Kelly Clark, Lawyer Who Won Boy Scouts Abuse Case, Dies at 56

Photo Credit: O'Donnell Clark & Crew LLP.

Photo Credit: O’Donnell Clark & Crew LLP.

Kelly Clark, a lawyer whose successful child molestation lawsuit against the Boy Scouts of America in Oregon led to the release of a trove of documents containing thousands of accusations of sexual abuse, died on Tuesday at the Mayo Clinic in Rochester, Minn. He was 56.

The cause of death had not been determined, said Paul Mones, his co-counsel on the suit against the Boy Scouts.

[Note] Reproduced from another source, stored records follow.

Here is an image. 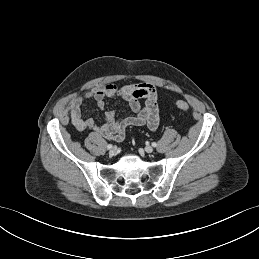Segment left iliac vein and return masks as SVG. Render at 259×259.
<instances>
[{
	"label": "left iliac vein",
	"mask_w": 259,
	"mask_h": 259,
	"mask_svg": "<svg viewBox=\"0 0 259 259\" xmlns=\"http://www.w3.org/2000/svg\"><path fill=\"white\" fill-rule=\"evenodd\" d=\"M145 152H146V153H152V152H153V147H152V146H149V145L146 146V147H145Z\"/></svg>",
	"instance_id": "1"
}]
</instances>
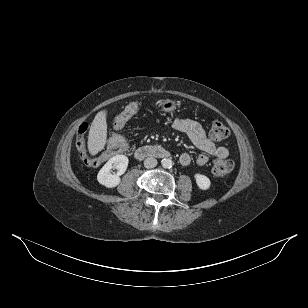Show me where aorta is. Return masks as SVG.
Wrapping results in <instances>:
<instances>
[{
    "instance_id": "762f6f07",
    "label": "aorta",
    "mask_w": 308,
    "mask_h": 308,
    "mask_svg": "<svg viewBox=\"0 0 308 308\" xmlns=\"http://www.w3.org/2000/svg\"><path fill=\"white\" fill-rule=\"evenodd\" d=\"M161 164L164 168H171L173 166V161L169 158H164L162 159Z\"/></svg>"
}]
</instances>
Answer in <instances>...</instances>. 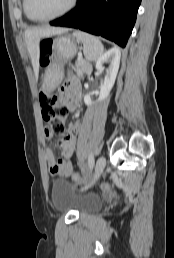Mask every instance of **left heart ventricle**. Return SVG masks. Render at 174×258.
<instances>
[{"instance_id":"left-heart-ventricle-1","label":"left heart ventricle","mask_w":174,"mask_h":258,"mask_svg":"<svg viewBox=\"0 0 174 258\" xmlns=\"http://www.w3.org/2000/svg\"><path fill=\"white\" fill-rule=\"evenodd\" d=\"M70 0H29L30 13L37 18L55 15L65 9Z\"/></svg>"}]
</instances>
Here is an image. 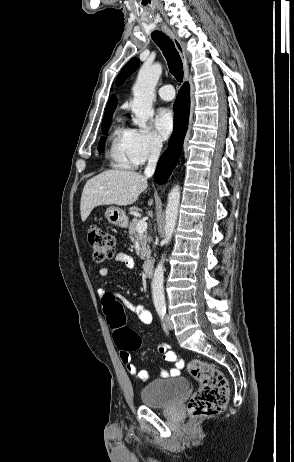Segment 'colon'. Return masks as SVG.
Here are the masks:
<instances>
[{
  "instance_id": "colon-1",
  "label": "colon",
  "mask_w": 294,
  "mask_h": 462,
  "mask_svg": "<svg viewBox=\"0 0 294 462\" xmlns=\"http://www.w3.org/2000/svg\"><path fill=\"white\" fill-rule=\"evenodd\" d=\"M86 235L92 248L93 259L104 262L114 256V238L97 225L87 227ZM102 310L113 329L116 346L124 352L138 350L143 342L140 336L126 326L123 307L113 292H106L101 300ZM188 372L200 383L188 402L193 416H212L224 410L228 402V382L224 374L213 365L193 359L187 364Z\"/></svg>"
}]
</instances>
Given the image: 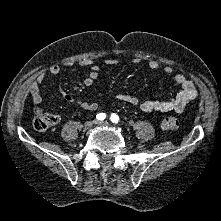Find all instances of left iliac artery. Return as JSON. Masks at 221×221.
<instances>
[{"mask_svg":"<svg viewBox=\"0 0 221 221\" xmlns=\"http://www.w3.org/2000/svg\"><path fill=\"white\" fill-rule=\"evenodd\" d=\"M110 119L113 123H118V121H119V117L116 114H111Z\"/></svg>","mask_w":221,"mask_h":221,"instance_id":"44dca946","label":"left iliac artery"}]
</instances>
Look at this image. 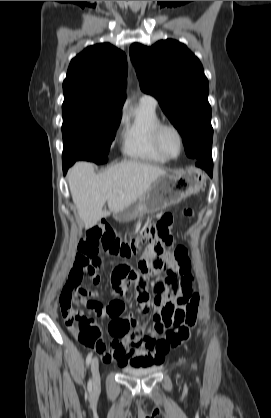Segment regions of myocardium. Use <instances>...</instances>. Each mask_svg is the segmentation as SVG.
I'll return each mask as SVG.
<instances>
[{
  "label": "myocardium",
  "mask_w": 271,
  "mask_h": 418,
  "mask_svg": "<svg viewBox=\"0 0 271 418\" xmlns=\"http://www.w3.org/2000/svg\"><path fill=\"white\" fill-rule=\"evenodd\" d=\"M166 130H171L177 136V139L179 142V150L175 156H171L167 154L162 146L161 136H162V133ZM153 143H154L156 150L167 160H173V159L178 158L181 155L183 151V147H184V140H183V135L181 131L179 130L177 126L171 123H159L155 127L153 131Z\"/></svg>",
  "instance_id": "obj_1"
}]
</instances>
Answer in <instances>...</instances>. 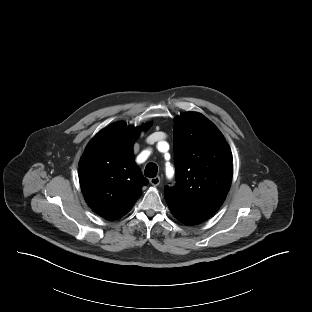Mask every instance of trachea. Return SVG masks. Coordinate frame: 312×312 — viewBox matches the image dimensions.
<instances>
[{"mask_svg":"<svg viewBox=\"0 0 312 312\" xmlns=\"http://www.w3.org/2000/svg\"><path fill=\"white\" fill-rule=\"evenodd\" d=\"M157 165L155 163H148L145 167V176L146 177H155L157 175Z\"/></svg>","mask_w":312,"mask_h":312,"instance_id":"trachea-1","label":"trachea"}]
</instances>
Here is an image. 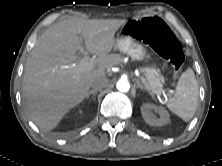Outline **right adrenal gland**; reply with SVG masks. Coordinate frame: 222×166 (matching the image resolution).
<instances>
[{
    "label": "right adrenal gland",
    "mask_w": 222,
    "mask_h": 166,
    "mask_svg": "<svg viewBox=\"0 0 222 166\" xmlns=\"http://www.w3.org/2000/svg\"><path fill=\"white\" fill-rule=\"evenodd\" d=\"M97 92L94 90L89 91L88 95L86 96V99L90 97V95H93L94 97L96 96Z\"/></svg>",
    "instance_id": "obj_1"
}]
</instances>
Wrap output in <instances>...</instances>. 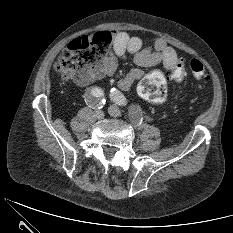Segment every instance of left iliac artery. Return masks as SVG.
<instances>
[{
    "label": "left iliac artery",
    "instance_id": "left-iliac-artery-1",
    "mask_svg": "<svg viewBox=\"0 0 233 233\" xmlns=\"http://www.w3.org/2000/svg\"><path fill=\"white\" fill-rule=\"evenodd\" d=\"M111 99L118 105H126V98L117 89L113 88L110 94Z\"/></svg>",
    "mask_w": 233,
    "mask_h": 233
}]
</instances>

Mr. Clark argued child molestation cases before the Oregon Supreme Court more than a decade before his 2010 lawsuit against the Boy Scouts. Two of those cases resulted in decisions that established a far longer statute of limitations for molestation and allowed for institutions to be held liable when individuals under their authority commit abuse.

The plaintiff in the 2010 lawsuit was Kerry Lewis, who said he had been molested by an assistant scoutmaster, Timur Dykes, in the early 1980s. Mr. Dykes, who had served time for child abuse, had admitted to a Mormon bishop that he had molested several scouts. The bishop alerted the families of Mr. Dykes’s victims but did not warn the other boys in the troop or the authorities. Mr. Dykes was soon able to volunteer with the Scouts again.

“They knew that their charismatic assistant scout leader Timur Dykes, to whom kids flocked like bees to honey, had admitted to molesting 17 scouts, including Cub Scouts,” Mr. Clark told NPR shortly after his closing arguments in the case.